如何从字典列表中具有相同键的连接值中获取嵌套数据？

Question

I have all_writing_test_name_data

all_writing_test_name_data=    
      [
          {
            "id": 1,
            "book_name": Math,
            "writing_test_description": "string",
            "subject_id": 1,
            "book_id": 2,
            "writing_test": "string"
          },
          {
            "id": 2,
            "book_name": Math-1,
            "writing_test_description": "string-1",
            "subject_id": 1,
            "book_id": 2,
            "writing_test": "string-1"
          }
        ]

and I want to Concatenate all_writing_test_name_data like this

 [
  {
    "subject_id": 1,
    "writing_items": [
      {
            "id": 1,
            "book_name": Math,
            "writing_test_description": "string",
            "book_id": 2,
            "writing_test": "string"
          },
          {
            "id": 2,
            "book_name": Math-1,
            "writing_test_description": "string-1",
            "book_id": 2,
            "writing_test": "string-1"
          }
    ]
  }
]

i have tried this but i think there is some lacking in the code for this i can't get the desire data

    x=all_writing_test_name_data
    

    # printing original list
    print("The original list is : " + str(x))
    
    import operator
    from functools import reduce
    all_keys = reduce(operator.or_, (d.keys() for d in x))

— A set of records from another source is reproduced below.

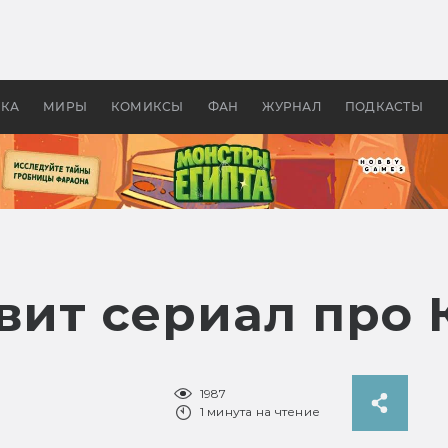
оздавались «Страшилы»:
«Одиссея» Нолана: что эт
, без которого не было
фильм сделал с Гомером и
ластелина колец»
Древней Грецией
УКА
МИРЫ
КОМИКСЫ
ФАН
ЖУРНАЛ
ПОДКАСТЫ
вит сериал про 
1987
1 минута на чтение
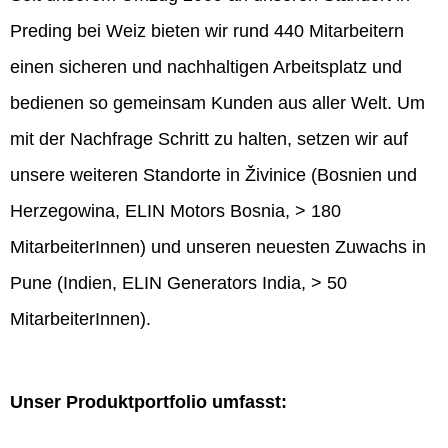
Preding bei Weiz bieten wir rund 440 Mitarbeitern
einen sicheren und nachhaltigen Arbeitsplatz und
bedienen so gemeinsam Kunden aus aller Welt. Um
mit der Nachfrage Schritt zu halten, setzen wir auf
unsere weiteren Standorte in Živinice (Bosnien und
Herzegowina, ELIN Motors Bosnia, > 180
MitarbeiterInnen) und unseren neuesten Zuwachs in
Pune (Indien, ELIN Generators India, > 50
MitarbeiterInnen).
Unser Produktportfolio umfasst:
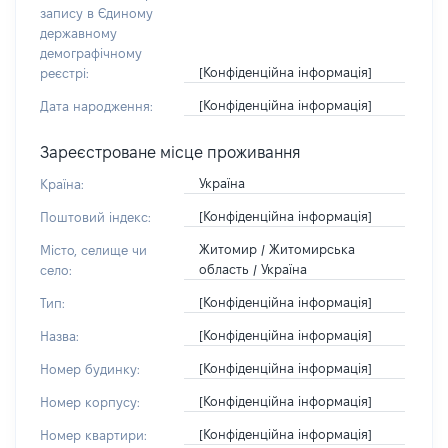
запису в Єдиному
державному
демографічному
[Конфіденційна інформація]
реєстрі:
[Конфіденційна інформація]
Дата народження:
Зареєстроване місце проживання
Україна
Країна:
[Конфіденційна інформація]
Поштовий індекс:
Житомир / Житомирська
Місто, селище чи
область / Україна
село:
[Конфіденційна інформація]
Тип:
[Конфіденційна інформація]
Назва:
[Конфіденційна інформація]
Номер будинку:
[Конфіденційна інформація]
Номер корпусу:
[Конфіденційна інформація]
Номер квартири:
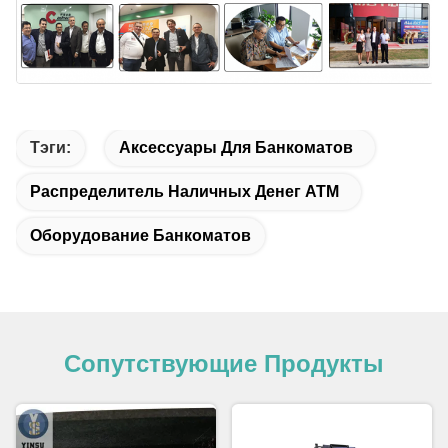
Тэги:
Аксессуары Для Банкоматов
Распределитель Наличных Денег ATM
Оборудование Банкоматов
Сопутствующие Продукты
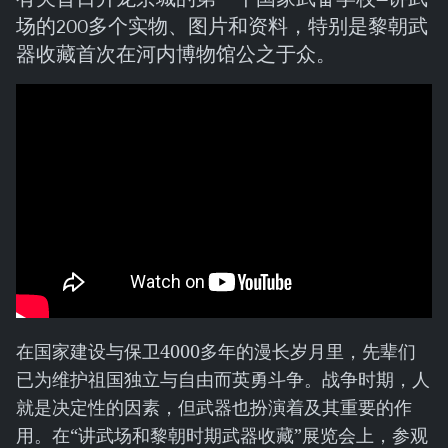
场的200多个实物、图片和资料，特别是黎朝武
器收藏首次在河内博物馆公之于众。
在国家建设与保卫4000多年的漫长岁月里，先辈们
已为维护祖国独立与自由而英勇斗争。战争时期，人
就是决定性的因素，但武器也扮演着及其重要的作
用。在“讲武场和黎朝时期武器收藏”展览会上，参观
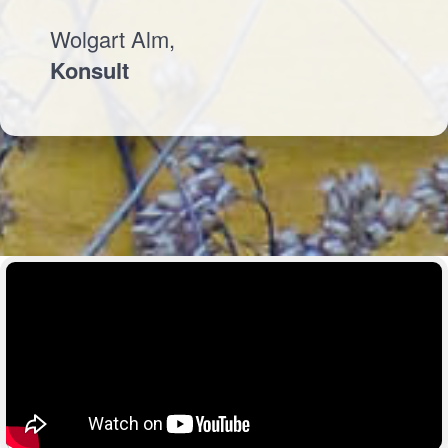
Wolgart Alm,
Konsult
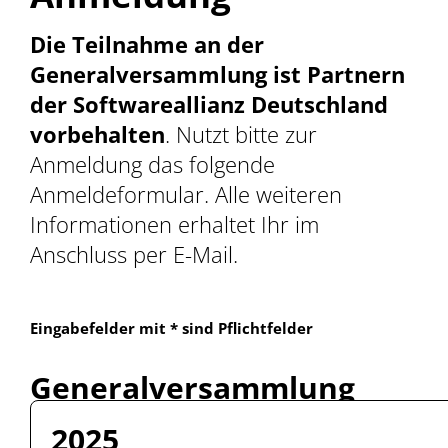
Die Teilnahme an der
Generalversammlung ist Partnern
der Softwareallianz Deutschland
vorbehalten
. Nutzt bitte zur
Anmeldung das folgende
Anmeldeformular. Alle weiteren
Informationen erhaltet Ihr im
Anschluss per E-Mail.
Eingabefelder mit * sind Pflichtfelder
Generalversammlung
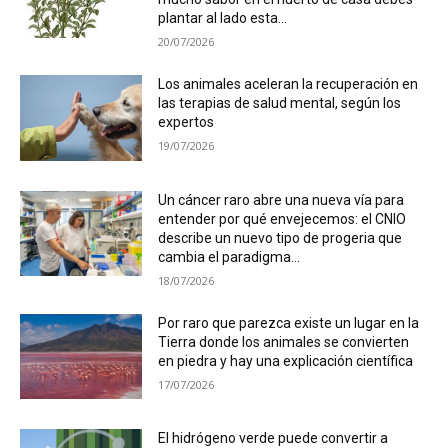
plantar al lado esta...
20/07/2026
Los animales aceleran la recuperación en
las terapias de salud mental, según los
expertos
19/07/2026
Un cáncer raro abre una nueva vía para
entender por qué envejecemos: el CNIO
describe un nuevo tipo de progeria que
cambia el paradigma...
18/07/2026
Por raro que parezca existe un lugar en la
Tierra donde los animales se convierten
en piedra y hay una explicación científica
17/07/2026
El hidrógeno verde puede convertir a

    bar = {key: [d.get(key) for d in x] for key in all_keys}

    print('bar',bar['writing_test']+bar['writing_test_description'])


    from collections import Counter
    result = Counter()
    for d in x:
        result[d['writing_test']] = d['writing_test']
        result[d['writing_test_description']] = d['writing_test_description']
    print(result)

    z=bar['writing_test']+bar['writing_test_description']

    print bar

but I can't get my desire data. how can i get the exact same data,what is the mistake

Answer 1

You can group the input data by the subject_id property of each dict , then re-format that data into the value you want:

from collections import defaultdict

groups = defaultdict(list)
for test in all_writing_test_name_data:
    subject_id = test.pop('subject_id')
    groups[subject_id].append(test)

result = [ { 'subject_id' : k, 'writing_items' : v } for k, v in groups.items() ]

Output:

[
    {
        "subject_id": 1,
        "writing_items": [
            {
                "id": 1,
                "book_name": "Math",
                "writing_test_description": "string",
                "book_id": 2,
                "writing_test": "string"
            },
            {
                "id": 2,
                "book_name": "Math-1",
                "writing_test_description": "string-1",
                "book_id": 2,
                "writing_test": "string-1"
            }
        ]
    }
]

Note that this will alter the value of all_writing_test_name_data (due to the test.pop() ). If this is not desired, add

test = test.copy()

prior to the pop .